What the Flux?

What is it?

When I first started researching Flux, it was described as an application architecture. I thought, “Great, I know architecture, this should make sense.” Little did I know, architecture in the tech world does not equal the architecture that I know. Flux is more of a pattern rather than a formal framework. It complements React’s composable view components by utilizing a unidirectional data flow.

Flux has 4 major parts:

  • Actions
  • Dispatcher
  • Stores
  • Views / React Components

The unidirectional data flow allows Flux to shy away from the what we’re more familiar with — the MVC structure.

MVC Structure and Flow

When a user interacts with a React View, it kicks off an action through the dispatcher, to the stores that hold the data, which then updates all of the views that are affected.

Flux Structure and Data Flow

The unidirectional pattern means that data flows in a single direction. The action, dispatcher, store, and view are independent nodes with distinct inputs and outputs. The actions are simple objects containing new data and an identifying type property.

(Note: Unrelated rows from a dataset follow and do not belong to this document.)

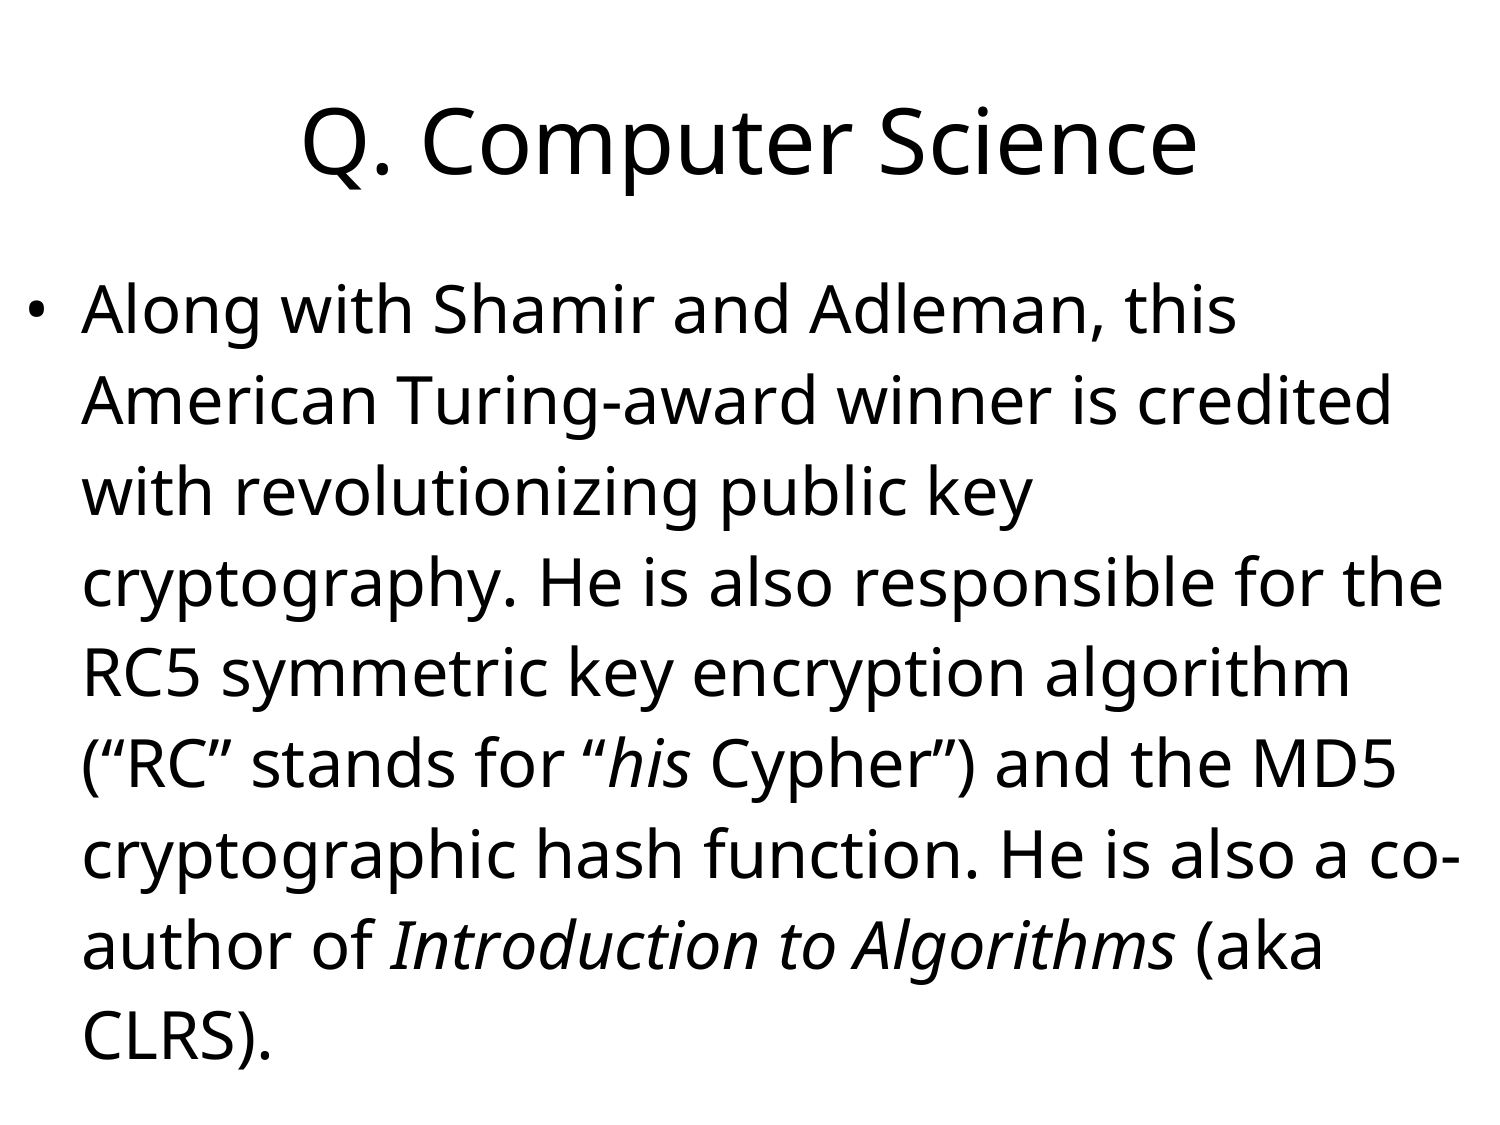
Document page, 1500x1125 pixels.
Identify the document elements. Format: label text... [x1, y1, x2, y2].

title Q. Computer Science [24, 45, 1476, 233]
list Along with Shamir and Adleman, this American Turing-award winner is credited with revolutionizing public key cryptography. He is also responsible for the RC5 symmetric key encryption algorithm (“RC” stands for “his Cypher”) and the MD5 cryptographic hash function. He is also a co-author of Introduction to Algorithms (aka CLRS). [24, 262, 1476, 1101]
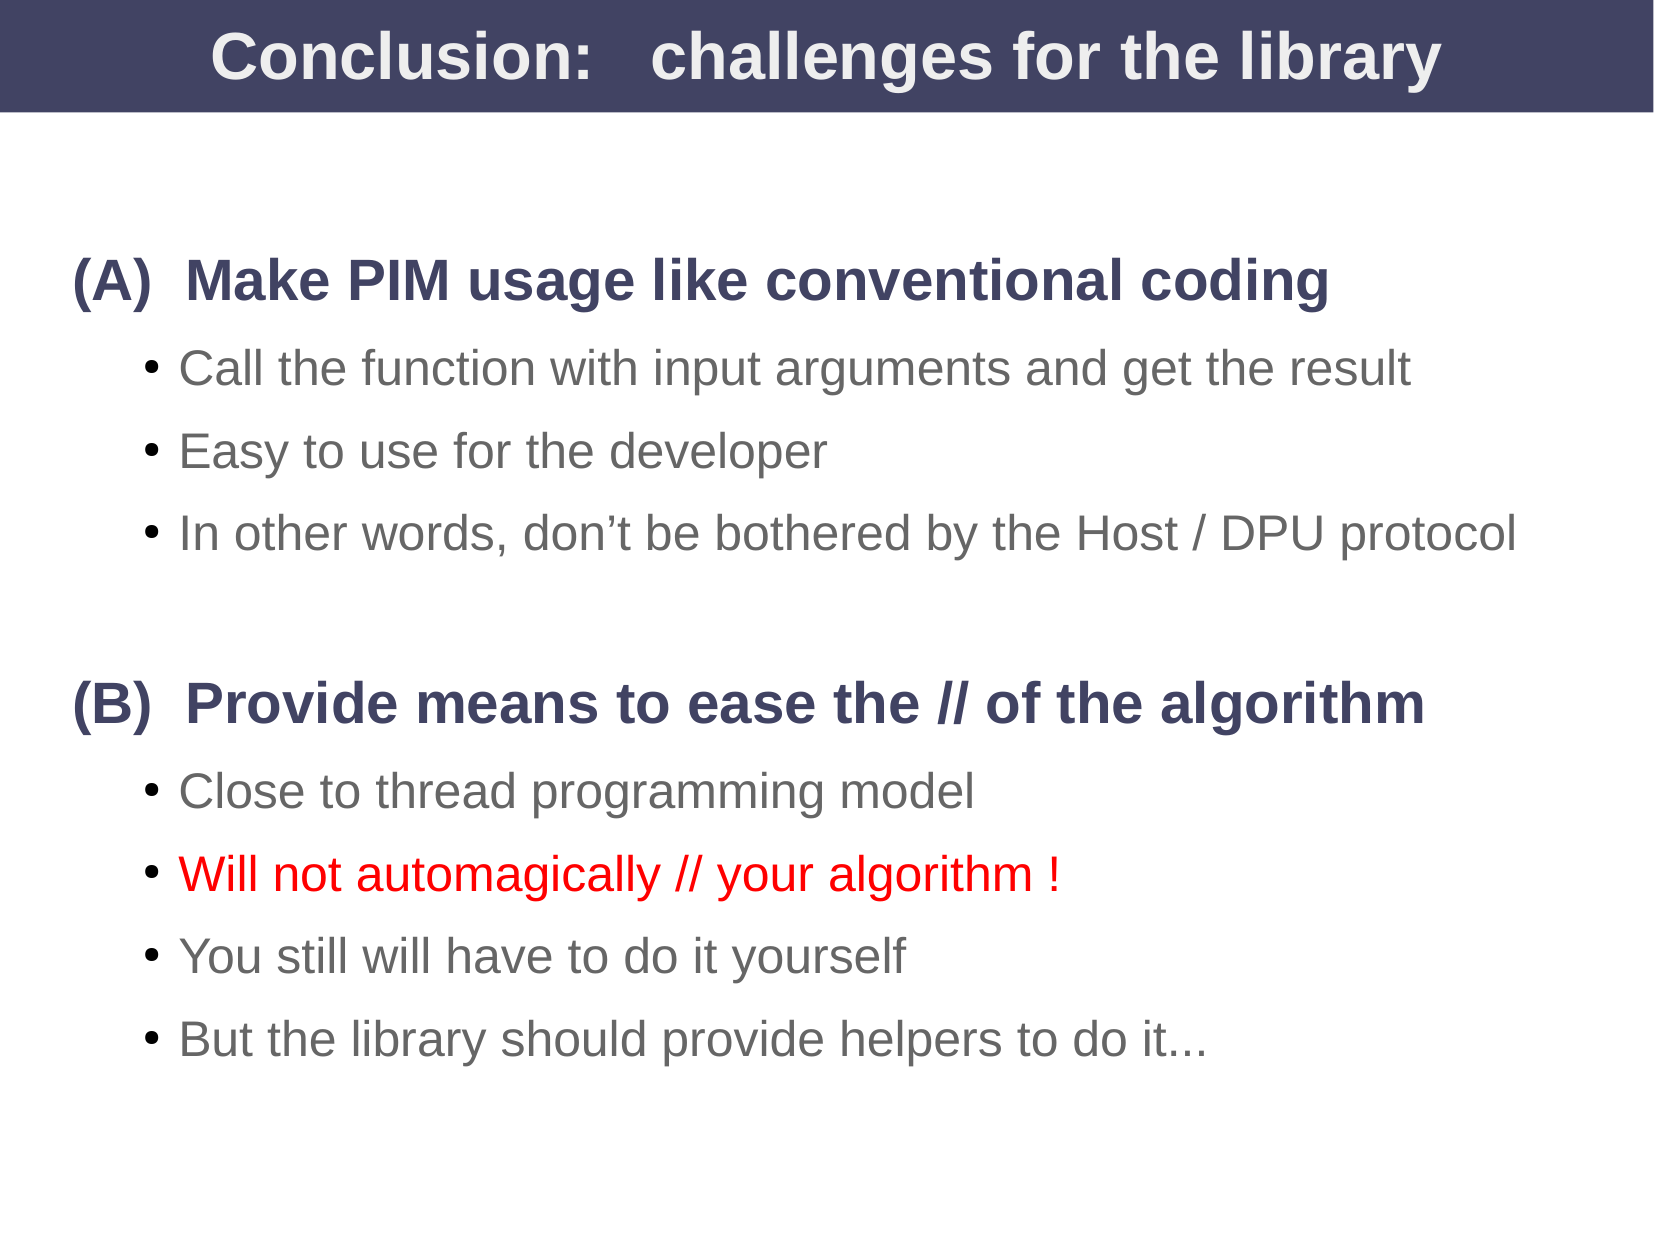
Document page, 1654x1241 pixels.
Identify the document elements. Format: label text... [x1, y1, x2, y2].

text_box (A) Make PIM usage like conventional coding Call the function with input arguments and get the result Easy to use for the developer In other words, don’t be bothered by the Host / DPU protocol (B) Provide means to ease the // of the algorithm Close to thread programming model Will not automagically // your algorithm ! You still will have to do it yourself But the library should provide helpers to do it... [57, 240, 1651, 1201]
text_box Conclusion: challenges for the library [0, 0, 1654, 113]
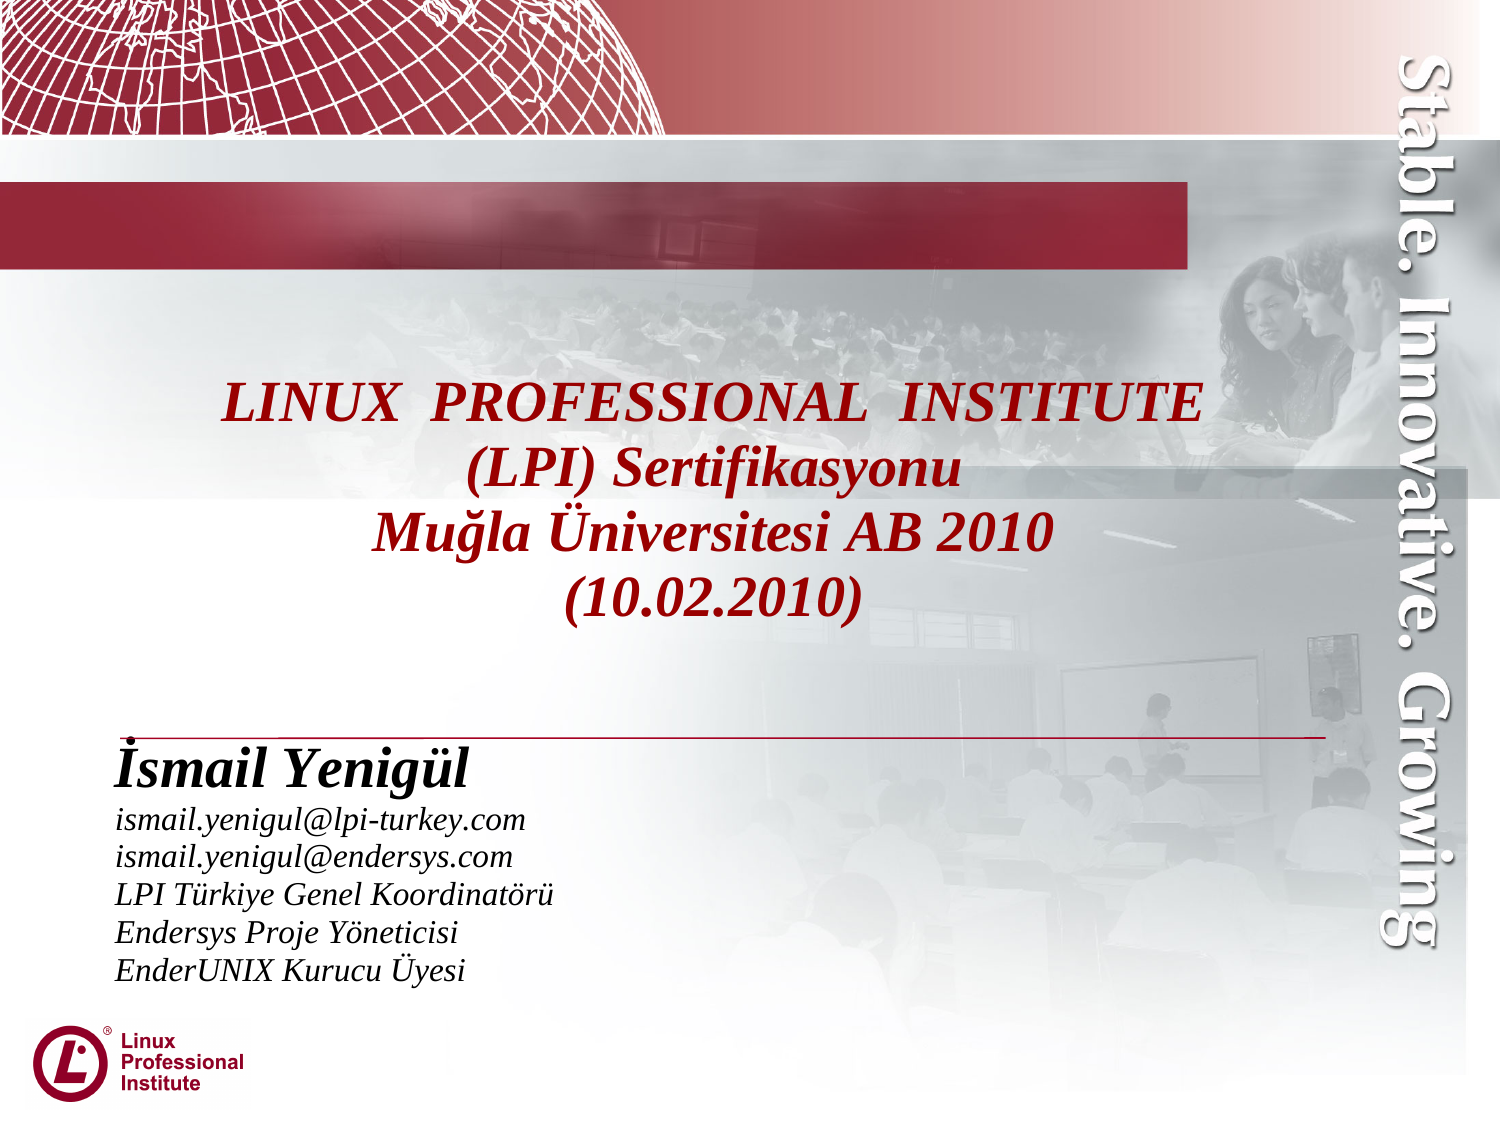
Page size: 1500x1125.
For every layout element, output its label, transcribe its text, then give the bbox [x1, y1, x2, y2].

text_box LINUX PROFESSIONAL INSTITUTE (LPI) Sertifikasyonu Muğla Üniversitesi AB 2010 (10.02.2010)‏ [174, 361, 1254, 768]
text_box İsmail Yenigül ismail.yenigul@lpi-turkey.com ismail.yenigul@endersys.com LPI Türkiye Genel Koordinatörü Endersys Proje Yöneticisi EnderUNIX Kurucu Üyesi [100, 727, 1133, 998]
picture [0, 0, 1500, 1113]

Sometimes, the views may cause a new action to be sent through the system depending on the UI.

Actions are provided to the dispatcher through action creators originating from the views, through user interaction. The dispatcher, acting as a central hub, will then take those actions and invoke callbacks registered by the stores and send the actions to the stores. The stores respond to whatever actions are relevant to the state and will emit a change event to the controller-views. These views will listen for that change event through event handlers will call their own setState() method to then re-render themselves and all of their descendants in the component tree.

Flux, with Harry Potter

Severus Snape is patrolling the halls of Hogwarts to make sure no students are out of bed. As the halls are dark, he wants to say a spell that will create a light for him.

So he’ll say an incantation, and send it to the wand. The wand will then take that incantation and dispatch it to the corresponding spell. The spell will check that the incantation was correct, and that the wand movement was right, and if it is, it will produce a visible light. Since it was indeed correct (it isn’t a difficult spell after all), light will be created and Snape can continue patrolling, and / or provide a flashlight to Lupin hoping to get Harry into trouble.